Profesionalisme Guru Agama Hindu Menjadi Kunci Lahirnya Generasi Berkarakter dan Berdaya Saing

Profesionalisme Guru Agama Hindu Menjadi Kunci Lahirnya Generasi Berkarakter dan Berdaya Saing

Medan (Bimas Hindu) - Kantor Wilayah Kementerian Agama Provinsi Sumatera Utara menggelar rapat koordinasi bersama guru Agama Hindu penerima tunjangan profesi (sertifikasi), Rabu (8/7/2026). Kegiatan ini menjadi forum untuk memperkuat profesionalisme guru sekaligus mengevaluasi pelaksanaan program sertifikasi dalam mendukung peningkatan mutu pendidikan agama Hindu.

Rapat dipimpin Pembimas Hindu Provinsi Sumut, Elirosa Tarigan, dan diikuti Ketua Tim Pendidikan Hindu Waginah, Ketua Tim Urusan Agama Hindu Komang Agus Aryawan, Perencana Ahli Kanwil Kementerian Agama Provinsi Sumatera Utara H. Hasbun Harahap, serta guru Agama Hindu penerima sertifikasi dari SMP Negeri 19 Medan dan SMA Negeri 1 Medan.

Forum tersebut membahas berbagai isu strategis, mulai dari pemenuhan beban kerja guru, tata kelola administrasi tunjangan profesi, hingga penguatan kompetensi pendidik.
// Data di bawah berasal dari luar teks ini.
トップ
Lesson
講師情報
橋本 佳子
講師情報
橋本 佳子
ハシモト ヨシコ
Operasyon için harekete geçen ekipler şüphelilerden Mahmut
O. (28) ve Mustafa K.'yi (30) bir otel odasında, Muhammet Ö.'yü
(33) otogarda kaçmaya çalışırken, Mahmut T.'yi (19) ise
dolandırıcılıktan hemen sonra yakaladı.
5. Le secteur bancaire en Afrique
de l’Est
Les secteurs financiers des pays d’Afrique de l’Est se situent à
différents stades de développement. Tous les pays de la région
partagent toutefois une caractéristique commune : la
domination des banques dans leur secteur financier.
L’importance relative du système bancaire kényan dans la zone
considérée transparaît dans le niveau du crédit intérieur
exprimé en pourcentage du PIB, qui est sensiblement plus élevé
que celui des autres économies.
Pembahasan juga diarahkan pada peningkatan kualitas pembelajaran agama Hindu yang mampu membentuk karakter peserta didik sesuai nilai-nilai dharma dan moderasi beragama.

Dalam arahannya, Elirosa Tarigan menegaskan bahwa sertifikasi merupakan bentuk penghargaan negara kepada guru yang telah memenuhi standar kompetensi. Menurutnya, penghargaan tersebut harus diimbangi dengan dedikasi dan peningkatan kualitas pelayanan pendidikan.
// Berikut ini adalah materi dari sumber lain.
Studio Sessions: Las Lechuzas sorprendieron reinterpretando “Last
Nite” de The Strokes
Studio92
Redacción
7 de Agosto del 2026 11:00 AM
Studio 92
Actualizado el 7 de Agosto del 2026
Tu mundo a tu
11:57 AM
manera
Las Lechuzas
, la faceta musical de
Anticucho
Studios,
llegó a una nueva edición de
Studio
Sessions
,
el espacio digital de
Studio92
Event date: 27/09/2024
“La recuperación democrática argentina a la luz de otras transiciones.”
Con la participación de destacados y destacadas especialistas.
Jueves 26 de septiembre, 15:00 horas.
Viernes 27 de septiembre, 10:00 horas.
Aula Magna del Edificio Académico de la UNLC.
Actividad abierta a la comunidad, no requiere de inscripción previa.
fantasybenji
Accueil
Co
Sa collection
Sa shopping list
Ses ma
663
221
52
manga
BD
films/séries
"Guru Agama Hindu memiliki posisi strategis dalam membentuk karakter, moral, dan spiritual peserta didik. Sertifikasi bukan sekadar hak yang diterima, tetapi amanah untuk menghadirkan pembelajaran yang berkualitas, inovatif, dan berdampak nyata bagi perkembangan peserta didik," ujar Elirosa.

Ia menambahkan, guru dituntut terus meningkatkan kompetensi pedagogik, profesional, sosial, dan kepribadian agar mampu menjawab tantangan pendidikan yang terus berkembang. Guru juga diharapkan menjadi teladan dalam menanamkan nilai-nilai dharma, toleransi, dan kebangsaan kepada generasi muda.

Ketua Tim Pendidikan Hindu, Waginah, mengingatkan bahwa profesionalisme guru tidak hanya diukur dari kemampuan mengajar, tetapi juga kepatuhan terhadap administrasi. Menurutnya, tertib administrasi menjadi bagian penting dalam pelaksanaan program sertifikasi.

"Pelaksanaan sertifikasi harus berjalan seiring dengan peningkatan kualitas pembelajaran. Administrasi yang tertib merupakan wujud tanggung jawab profesional seorang guru," katanya.

Sementara itu, Ketua Tim Urusan Agama Hindu, Komang Agus Aryawan, menilai komunikasi antara guru, sekolah, dan pemerintah perlu terus diperkuat. Sinergi tersebut dinilai penting agar berbagai program pembinaan pendidikan agama Hindu dapat berjalan lebih efektif.

Di sisi lain, H. Hasbun Harahap menekankan pentingnya akuntabilitas dalam setiap program pemerintah. Ia mengatakan, seluruh kebijakan di bidang pendidikan harus mampu memberikan dampak nyata terhadap peningkatan kualitas sumber daya manusia.

"Program yang didanai negara harus menghasilkan manfaat yang terukur. Guru memiliki peran penting dalam memastikan setiap kebijakan benar-benar berdampak pada peningkatan mutu pendidikan," tegasnya.

Sejumlah masukan dan pengalaman yang disampaikan peserta menjadi bagian penting dalam penyusunan langkah pembinaan ke depan. Kesamaan persepsi yang terbangun melalui forum ini mempertegas komitmen bersama untuk terus meningkatkan kualitas guru Agama Hindu sebagai garda terdepan pendidikan karakter di sekolah.